Hattori: (Director) Mr. Chihara said, “This is not a movie. He is an art director and designer, so it was more like art, and I thought the angle of view in all the cuts was very interesting. Even in scenes that would normally be easier to see if they were pulled back a bit more, you would say, “I guess they wanted to show the strong colors even if it meant eliminating the ease of viewing.
-Is there a scene that left a particularly strong impression on you?
Hattori: I liked the scene in the public bath. The atmosphere there was a bit different, and the location was a bit strange. The location was also a bit disconcerting. While the whole scene was stylish and fashionable, it was interesting to see a scene that suddenly became a commoner’s scene.
I also wanted to ask you about your visual and visual sensibility. The lyrics of “Macaroni Pencil” are highly acclaimed, and I think many people think of Mr. Hatori as a “wordsmith,” but after interviewing him so far, I find it interesting that he is surprisingly unaware of this.
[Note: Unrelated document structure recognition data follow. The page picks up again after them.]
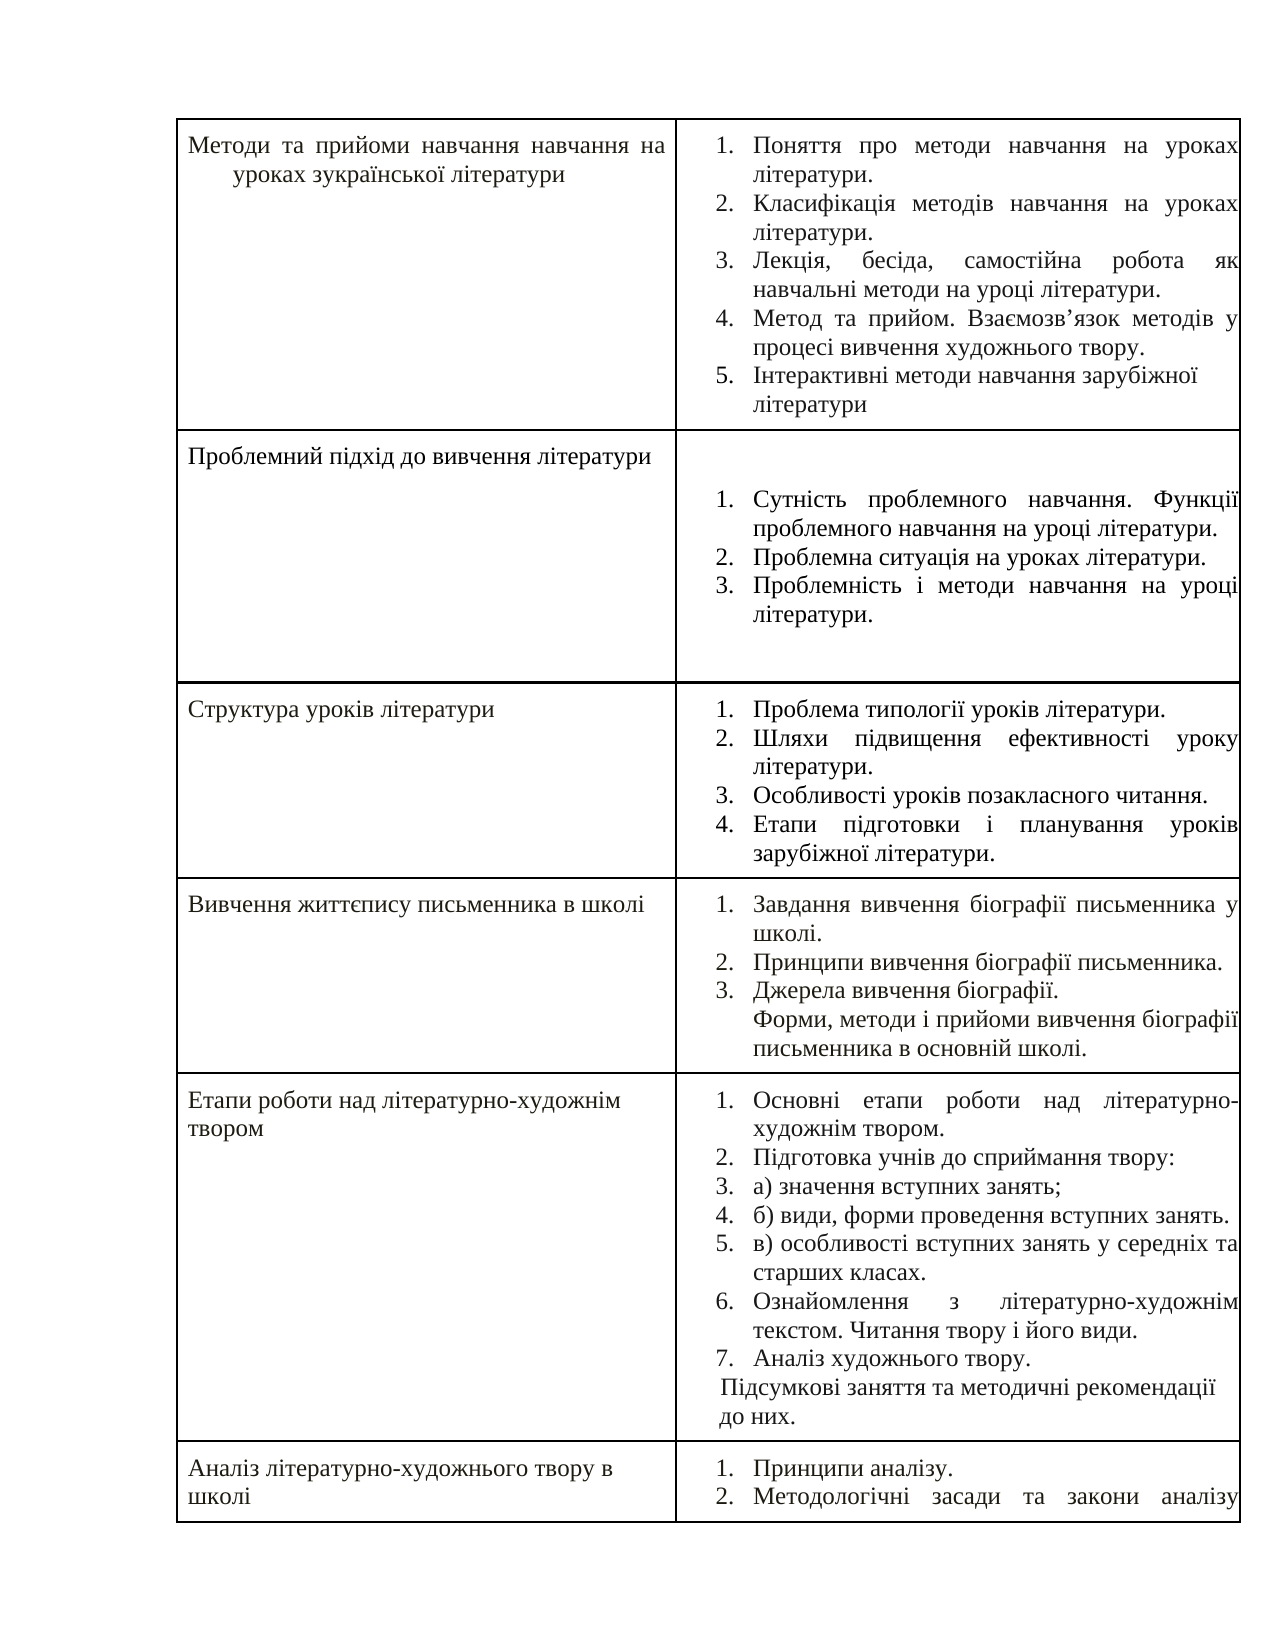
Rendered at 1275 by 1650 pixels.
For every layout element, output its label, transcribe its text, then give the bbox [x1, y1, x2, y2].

table_cell Завдання вивчення біографії письменника у школі. Принципи вивчення біографії письменника. Джерела вивчення біографії. Форми, методи і прийоми вивчення біографії письменника в основній школі. [677, 879, 1239, 1072]
table_cell Проблема типології уроків літератури. Шляхи підвищення ефективності уроку літератури. Особливості уроків позакласного читання. Етапи підготовки і планування уроків зарубіжної літератури. [677, 684, 1239, 877]
table_cell Основні етапи роботи над літературно-художнім твором. Підготовка учнів до сприймання твору: а) значення вступних занять; б) види, форми проведення вступних занять. в) особливості вступних занять у середніх та старших класах. Ознайомлення з літературно-художнім текстом. Читання твору і його види. Аналіз художнього твору. Підсумкові заняття та методичні рекомендації до них. [677, 1074, 1239, 1440]
table_cell Сутність проблемного навчання. Функції проблемного навчання на уроці літератури. Проблемна ситуація на уроках літератури. Проблемність і методи навчання на уроці літератури. [677, 431, 1239, 681]
table_cell Проблемний підхід до вивчення літератури [178, 431, 675, 681]
table_cell Структура уроків літератури [178, 684, 675, 877]
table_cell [178, 1442, 675, 1521]
table_cell Вивчення життєпису письменника в школі [178, 879, 675, 1072]
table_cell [677, 1442, 1239, 1521]
table_cell Методи та прийоми навчання навчання на уроках зукраїнської літератури [178, 120, 675, 428]
table_cell Поняття про методи навчання на уроках літератури. Класифікація методів навчання на уроках літератури. Лекція, бесіда, самостійна робота як навчальні методи на уроці літератури. Метод та прийом. Взаємозв’язок методів у процесі вивчення художнього твору. Інтерактивні методи навчання зарубіжної літератури [677, 120, 1239, 428]
table_cell Етапи роботи над літературно-художнім твором [178, 1074, 675, 1440]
I heard that you had originally intended to become a manga artist alongside your music career, and that you have had more exposure to movies and animation than to printed matter.
Hattori: I think I see everything in terms of images. People who are not good at drawing draw flat things, but I have been drawing three-dimensional things since I was a child, and I remember my father being impressed by that.
I remember my father being impressed by my drawing. I am the main arranger for Macaroni Pencil, and I have never asked anyone else to arrange the band’s music. If this work were taken away from me, it would be like taking away more than half of what makes it worthwhile. For me, arranging has replaced drawing. The arrangements are always assembled visually.
-Do you have an abstract image for each song, or do you have a more specific image in mind, such as a DTM screen, or a picture of a band playing together?
Hattori: That’s all of them already. As you say, even when I am not recording at home, I can see the DTM screen in my mind. The tempo numbers, track waveforms, and grid lines are always floating in my mind, even when I’m arranging in the studio.
There are moments when I imagine playing live, and most often at ……, I have an image of “that feeling of that song by that band. The moment I imagine it, I can already see the finished product, and then I think, “How can I bring it to that point with these instruments in the studio?
Hattori: But on the way to that point, something unintentional happens. The batteries in the effector were about to run out, and the sound became thin. But this thin sound is surprisingly good, so I enjoy going on to different arrangements, such as, “Put this note in the intro and play it like this. And so the recording sessions became longer and longer (laughs).
(Laughs). But it is very visual, isn’t it?
Hattori: It was the same when I was drawing. I had a vague idea of what I wanted, but as I drew, I kept thinking, “What is this? I would start thinking, “What’s this? But that “What is this? is what makes the expression enjoyable for me. Singing and writing lyrics are not expressions that entertain me. If the arrow only pointed outward, it would be hard for me. I feel that only the hard part of making things will grow and grow and grow. Instead, I think that arranging songs and drawing pictures is something that “I also enjoy”.